Mutations in one of the three RAS genes are involved in roughly a third of all human cancers, but therapeutic interventions have limited clinical efficacy. The goal of this project is to engineer a highly specific, highly regulated protease capable of destroying mutated human Ras proteins. The long-term objectives are to develop a “smart” therapeutic and to create a platform for future engineering of enzymatic machines to treat drug-resistant cancers and other diseases.

Hepatitis C vaccine

The Toth lab is part of a multi-institutional team, led by IBBR director Dr. Thomas Fuerst, which is developing a vaccine to prevent hepatitis C viral infection. Funded by a $6 million NIH grant, the effort takes a structure-based vaccine design approach to engineer vaccine candidates that elicit a broadly neutralizing immune response. Dr. Toth’s lab is developing novel methods for producing and isolating candidate vaccine antigens for biochemical and immunological testing.
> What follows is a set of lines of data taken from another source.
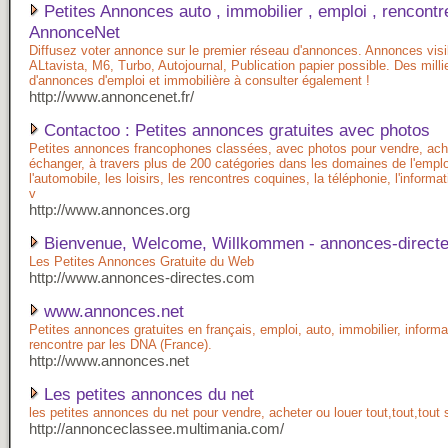
Petites Annonces auto , immobilier , emploi , rencontr
AnnonceNet
Diffusez voter annonce sur le premier réseau d'annonces. Annonces visi
ALtavista, M6, Turbo, Autojournal, Publication papier possible. Des milli
d'annonces d'emploi et immobilière à consulter également !
http://www.annoncenet.fr/
Contactoo : Petites annonces gratuites avec photos
Petites annonces francophones classées, avec photos pour vendre, ach
échanger, à travers plus de 200 catégories dans les domaines de l'emploi,
l'automobile, les loisirs, les rencontres coquines, la téléphonie, l'informat
v
http://www.annonces.org
Bienvenue, Welcome, Willkommen - annonces-direct
Les Petites Annonces Gratuite du Web
http://www.annonces-directes.com
www.annonces.net
Petites annonces gratuites en français, emploi, auto, immobilier, informati
rencontre par les DNA (France).
http://www.annonces.net
Les petites annonces du net
les petites annonces du net pour vendre, acheter ou louer tout,tout,tout s
http://annonceclassee.multimania.com/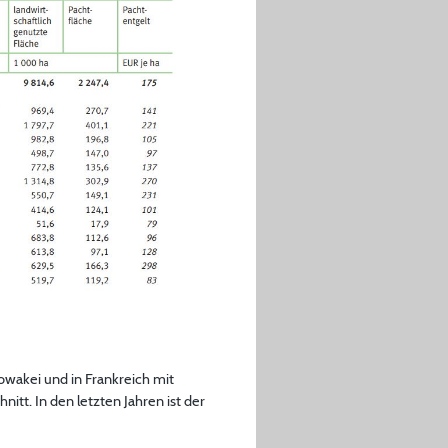
owakei und in Frankreich mit
tt. In den letzten Jahren ist der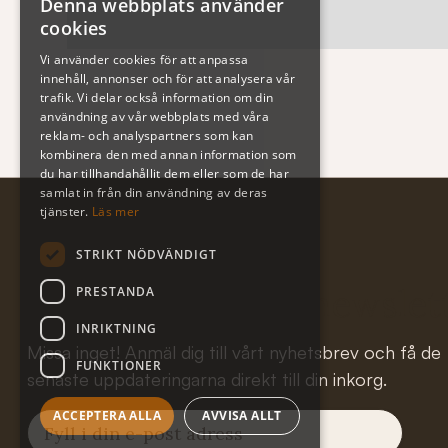
Denna webbplats använder
cookies
Vi använder cookies för att anpassa
innehåll, annonser och för att analysera vår
trafik. Vi delar också information om din
användning av vår webbplats med våra
reklam- och analyspartners som kan
kombinera den med annan information som
du har tillhandahållit dem eller som de har
samlat in från din användning av deras
tjänster.
Läs mer
STRIKT NÖDVÄNDIGT
Subscribe to our newslet
PRESTANDA
INRIKTNING
Missa inget! Anmäl dig till vårt nyhetsbrev och få de
FUNKTIONER
senaste uppdateringarna direkt till din inkorg.
ACCEPTERA ALLA
AVVISA ALLT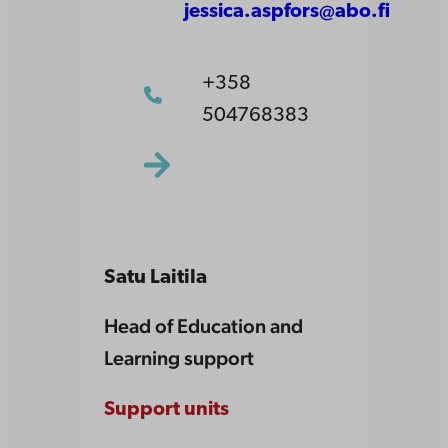
jessica.aspfors@abo.fi
+358
504768383
Satu Laitila
Head of Education and
Learning support
Support units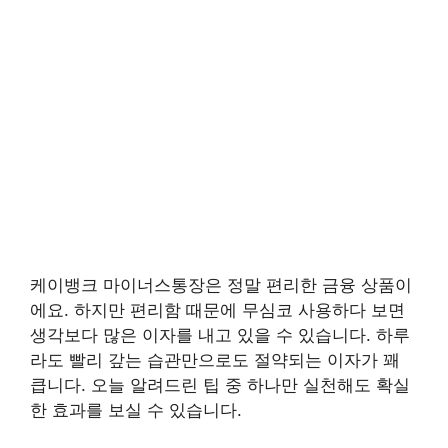
케이뱅크 마이너스통장은 정말 편리한 금융 상품이
에요. 하지만 편리함 때문에 무심코 사용하다 보면
생각보다 많은 이자를 내고 있을 수 있습니다. 하루
라도 빨리 갚는 습관만으로도 절약되는 이자가 꽤
큽니다. 오늘 알려드린 팁 중 하나만 실천해도 확실
한 효과를 보실 수 있습니다.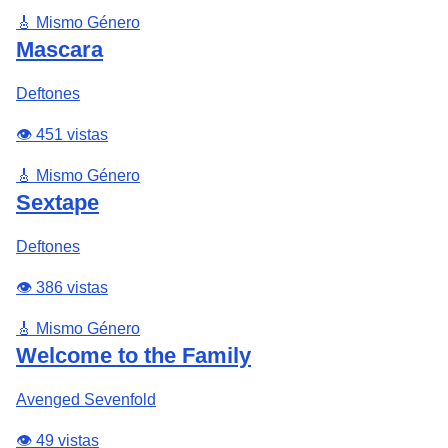
🎸 Mismo Género
Mascara
Deftones
👁️ 451 vistas
🎸 Mismo Género
Sextape
Deftones
👁️ 386 vistas
🎸 Mismo Género
Welcome to the Family
Avenged Sevenfold
👁️ 49 vistas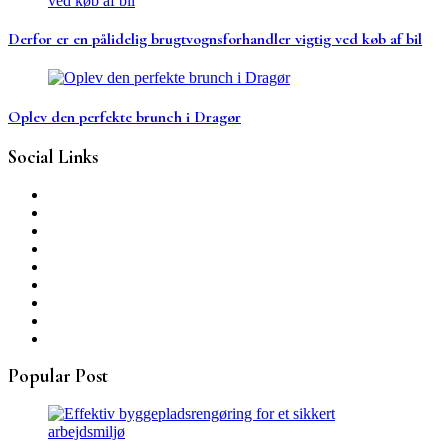
Derfor er en pålidelig brugtvognsforhandler vigtig ved køb af bil
Oplev den perfekte brunch i Dragør
Social Links
Popular Post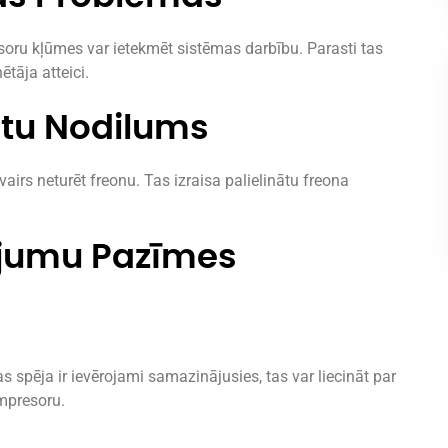
nsoru kļūmes var ietekmēt sistēmas darbību. Parasti tas
tāja atteici.
stu Nodilums
 vairs neturēt freonu. Tas izraisa palielinātu freona
ājumu Pazīmes
s spēja ir ievērojami samazinājusies, tas var liecināt par
mpresoru.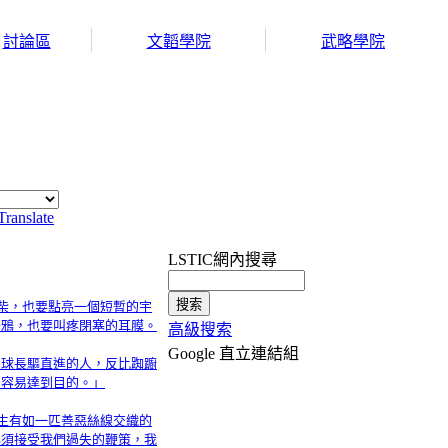
討論區
文韜學院
武略學院
Translate
LSTIC網內搜尋
火柴，也要點亮一個短暫的宇
烏鴉，也要叫疼閉塞的耳膜。
高級搜索
Google 直立連結組
星球長驅直進的人，反比踟躕
更容易達到目的。」
人生有如一匹善惡絲線交織的
必須接受我們過失的鞭策，我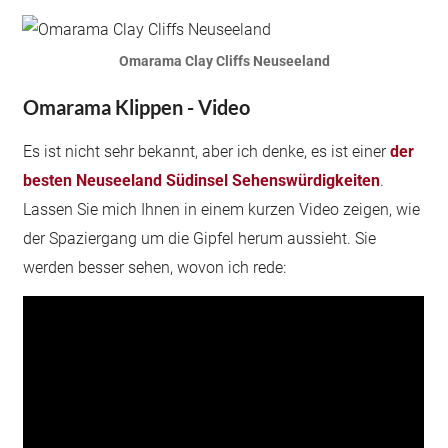
Omarama Clay Cliffs Neuseeland
Omarama Klippen - Video
Es ist nicht sehr bekannt, aber ich denke, es ist einer
der
besten Neuseeland Südinsel Sehenswürdigkeiten
.
Lassen Sie mich Ihnen in einem kurzen Video zeigen, wie
der Spaziergang um die Gipfel herum aussieht. Sie
werden besser sehen, wovon ich rede: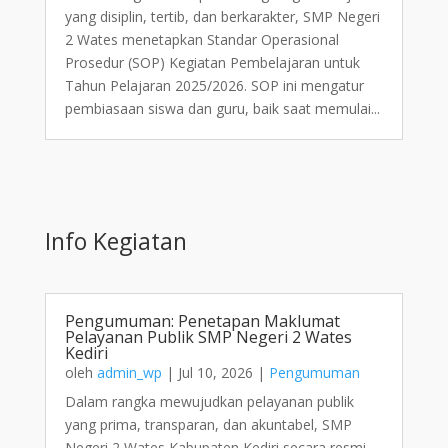
yang disiplin, tertib, dan berkarakter, SMP Negeri
2 Wates menetapkan Standar Operasional
Prosedur (SOP) Kegiatan Pembelajaran untuk
Tahun Pelajaran 2025/2026. SOP ini mengatur
pembiasaan siswa dan guru, baik saat memulai...
Info Kegiatan
Pengumuman: Penetapan Maklumat
Pelayanan Publik SMP Negeri 2 Wates
Kediri
oleh
admin_wp
|
Jul 10, 2026
|
Pengumuman
Dalam rangka mewujudkan pelayanan publik
yang prima, transparan, dan akuntabel, SMP
Negeri 2 Wates Kabupaten Kediri secara resmi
Hepatitis C virus (HCV) is a major cause of severe liver disease and cancer with a global burden of nearly 185 million infected individuals. HCV is an RNA virus that mutates rapidly, making both treatment and vaccine development challenging for this pathogen. While HCV-specific antiviral agents provide effective therapy, a successful treatment does not prevent reinfection. In addition, the high cost of these drugs restricts access, particularly in developing nations where disease burden is greatest, further underscoring the need for a vaccine.

Structure-Based Drug Design  

Dr. Toth has led efforts to determine crystal structures of several important drug targets in complex with novel lead compounds aimed at combating cancer and neurological diseases. These efforts include targeting malignant melanoma through disruption of the interaction of p53 with S100B, combating acute myeloid leukemia and other cancers with novel naphthoquinones that inhibit NQO1 (see inset), and targeting neurological disorders by developing inhibitors of the kynurenine pathway of tryptophan degradation.